Translated by WINNIE CHOOI
Sin Chew Daily
MELAKA -- The "Gate of Hades" in Melaka consists of a narrow alley with a pedestrian footbridge across the Melaka River. No one can tell for sure where the alley starts and ends.
The alley used to be a hive of activity until there was a suicide case at the bridge and hence the name "Gate of Hades."
Bridge Street (Jalan Jambatan), with only 12 narrow houses on either side of it, is linked to a one-way old bridge at one end. The street is only wide enough for pedestrians, bicycles or motorcycles.
The "Linotype" legacy
Most of the old shops along Bridge Street are closed but it is believed that the city's only remaining shop manufacturing red rubber printing is located right here.
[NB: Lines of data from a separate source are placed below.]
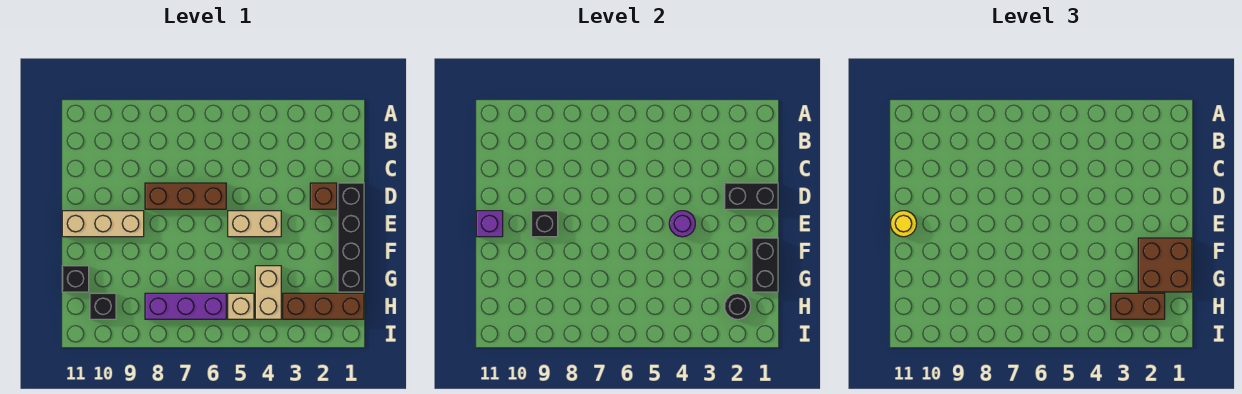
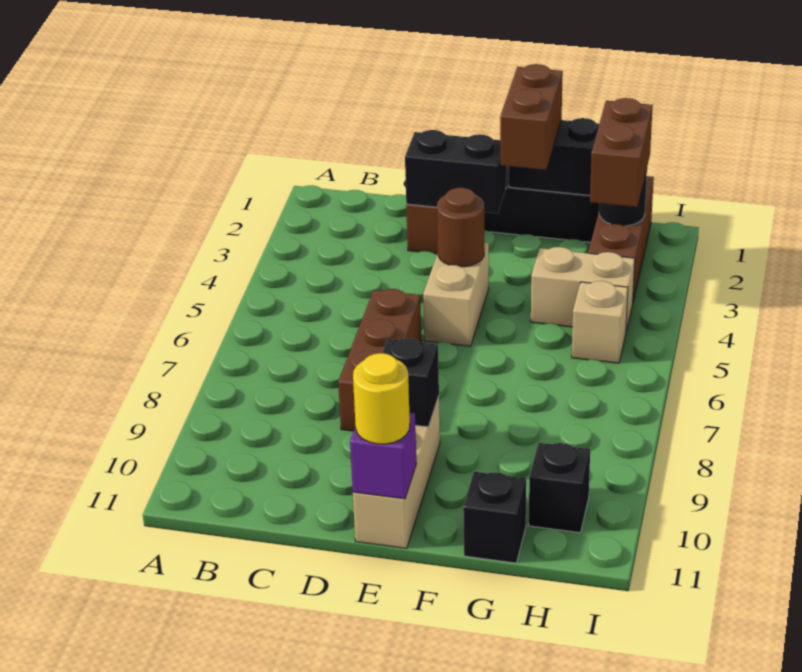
black 1x2 brick [724,183,778,209] -> black 1x2 brick turned to [405,130,506,213]
purple 1x1 round brick [669,211,695,237] -> brown 1x1 round brick [437,188,484,267]
brown 2x2 brick [1138,238,1192,292] -> brown 1x2 brick [500,64,563,170]
purple 1x3 brick [145,293,226,319] -> none

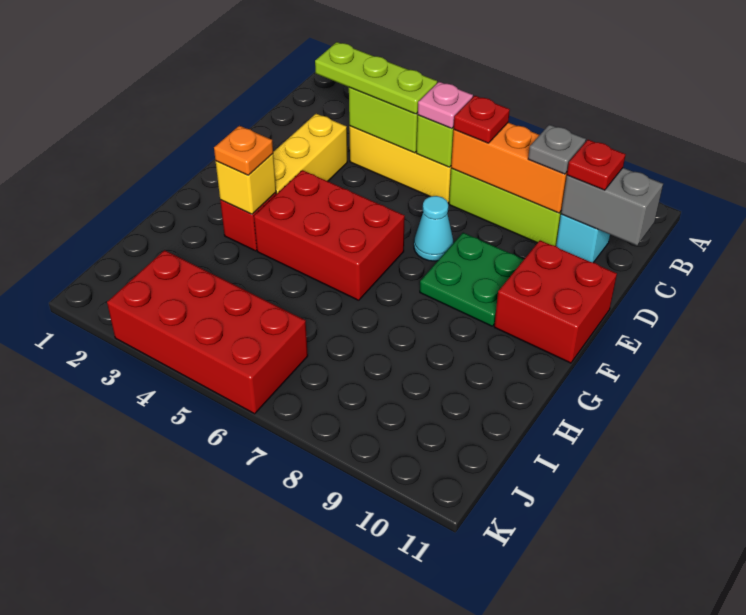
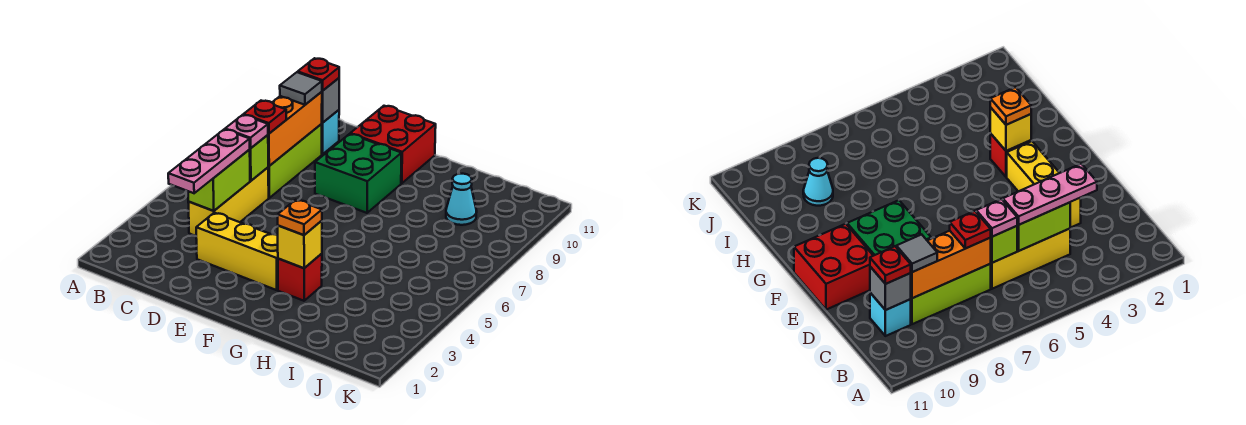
lime 1x3 plate [315,42,437,114] -> pink 1x3 plate [168,129,250,193]
grey 1x1 plate [528,125,586,174] -> grey 1x1 tile [280,72,322,105]
grey 1x2 brick [561,168,663,246] -> grey 1x1 brick [322,78,339,123]
cyan 1x1 cone [414,196,453,261] -> cyan 1x1 cone moved to [446,174,477,225]
green 2x2 plate [420,233,524,326] -> green 2x2 brick [315,134,402,213]
red 2x3 brick [254,170,405,300] -> none
red 2x4 brick [107,250,308,414] -> none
Yam Teck Chung, founder of Yam Teck Chung Rubber Stamp Manufacturer at No. 8 Bridge Street, embarked on his rubber printing business circa 1960, and the business was later taken over by two of his sons.
Back in the 1960s, Bridge Street was a busy street linked to Beach Street, Bunga Raya Street, Jonker Street and other major commercial areas. Most of the rubber stamp orders had come from government agencies located near the Stadthuys.
The shop houses a very old machine, a "Linotype" product from New York. Established in 1886, Linotype has been a leading manufacturer of typesetting equipment for the printing industry.
Government office stamps
Although many engage in the rubber printing businesses today, all with a wide variety of designs thanks to computerisation, Yam's semi-manual operation continues to receive tremendous response from customers.
Traditional red rubber printing is more durable compared to modern white chemical rubber. Yam said most of his businesses had come from his regular Malay clients requesting government office stamps.
Yam is unable to modernise his operations owing to shortage of fund and difficulty in getting people to inherit his business.
More and more tourists are thronging into the narrow streets of Melaka in recent years, and tour guides have been bringing fascinated tourists to his shop on a daily basis.
Yam said as he needed to focus his attention on processing the rubber stamps, along with his poor communication with foreigners, he had made up his mind to leave his shop half-closed to avoid interruption from the stream of unexpected visitors.